### [Passage provided]
━━━━━━━━━━━━━━━━
Liz Kleinrock is an elementary school educator in Washington, D.C., and the author of Start Here, Start Now: A Guide to Antibias and Antiracist Work in Your School Community (Heinemann, 2021). She's the recipient of Learning for Justice's 2018 Award for Excellence in Teaching and serves on the group's advisory board. Kleinrock's Ted Talk on "How to Teach Kids to Talk About Taboo Topics" has received more than 2 million views. In this interview with EL, she explains that taking an antibias and antiracist approach to teaching and school leadership—an approach that's foundational to educational equity—means no longer centering adults' comfort.
How does your own identity and experience growing up impact the work you do?
I'm a transracial adoptee. I'm Asian, and my parents are Ashkenazi Jewish but very much present as white. Growing up, I didn't have any representation of Asian people or Jewish people or queer people in any book in any curriculum. The closest thing I had was The Korean Cinderella, which was written by a white person. That was it.
I wonder how different I might be if I'd had the language to express what I was feeling or going through at the time, if there were adults in my community that validated those parts of who I am. As a person of color raised in a white family, I had no language around my identity or to express feelings of imposter syndrome. I don't want kids now to have that experience.
Thinking about the educators you interviewed for your book, what is their single greatest challenge in cultivating an antibias and antiracist classroom or school community?
If I had to pick one ongoing theme [from those conversations], it would be the challenge of working in school systems where inequitable practices have been replicated for so many years—and are embedded due to comfort and convenience. Also, encountering people in positions of power who might know what the "right thing" to do is but aren't willing to either take the risk themselves or relinquish power to make necessary changes—changes that would best serve all students and marginalized community members.
Why is it important, in your view, to get elementary students to think critically about and discuss complex issues like racism and bias?
There is a huge amount of research that shows that young people, including infants, notice physical differences in people and make judgements based on their perceptions. So, some form of categorization is already occurring early on.
━━━━━━━━━━━━━━━━
### [Requirement 1]
Can you summarize the interview in two sentences?
### [Requirement 2]
According to the interview, which groups of people did Kleinrock never see represented in any book in any curriculum when she was growing up?
### [Requirement 3]
Could you reproduce the interview's text, beginning at the words "If I had to" and stopping after "occurring early on."?
The data has no connection to the interview.

### [Information supplied]
━━━━━━━━━━━━━━━━
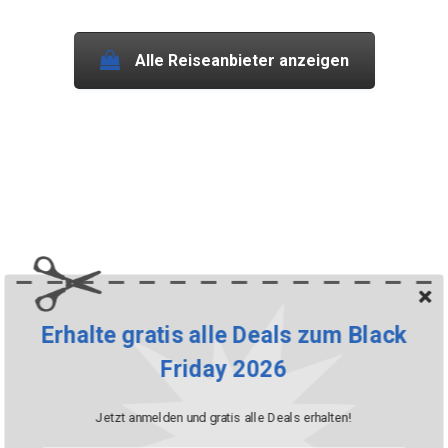
Alle Reiseanbieter anzeigen
Erhalte gratis alle Deals zum Black
Friday 2026
Jetzt anmelden und gratis alle Deals erhalten!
━━━━━━━━━━━━━━━━
### [Task output 1]
Liz Kleinrock, an elementary school educator in Washington, D.C., and author of a guide to antibias and antiracist work in schools, explains that such an approach to teaching and school leadership means no longer centering adults' comfort. She describes growing up as a transracial adoptee with no representation or language for her identity, and she says the educators she interviewed for her book struggle most with school systems where inequitable practices are embedded due to comfort and convenience.

### [Task output 2]
Asian people, Jewish people, and queer people.

### [Task output 3]
If I had to pick one ongoing theme [from those conversations], it would be the challenge of working in school systems where inequitable practices have been replicated for so many years—and are embedded due to comfort and convenience. Also, encountering people in positions of power who might know what the "right thing" to do is but aren't willing to either take the risk themselves or relinquish power to make necessary changes—changes that would best serve all students and marginalized community members.
Why is it important, in your view, to get elementary students to think critically about and discuss complex issues like racism and bias?
There is a huge amount of research that shows that young people, including infants, notice physical differences in people and make judgements based on their perceptions. So, some form of categorization is already occurring early on.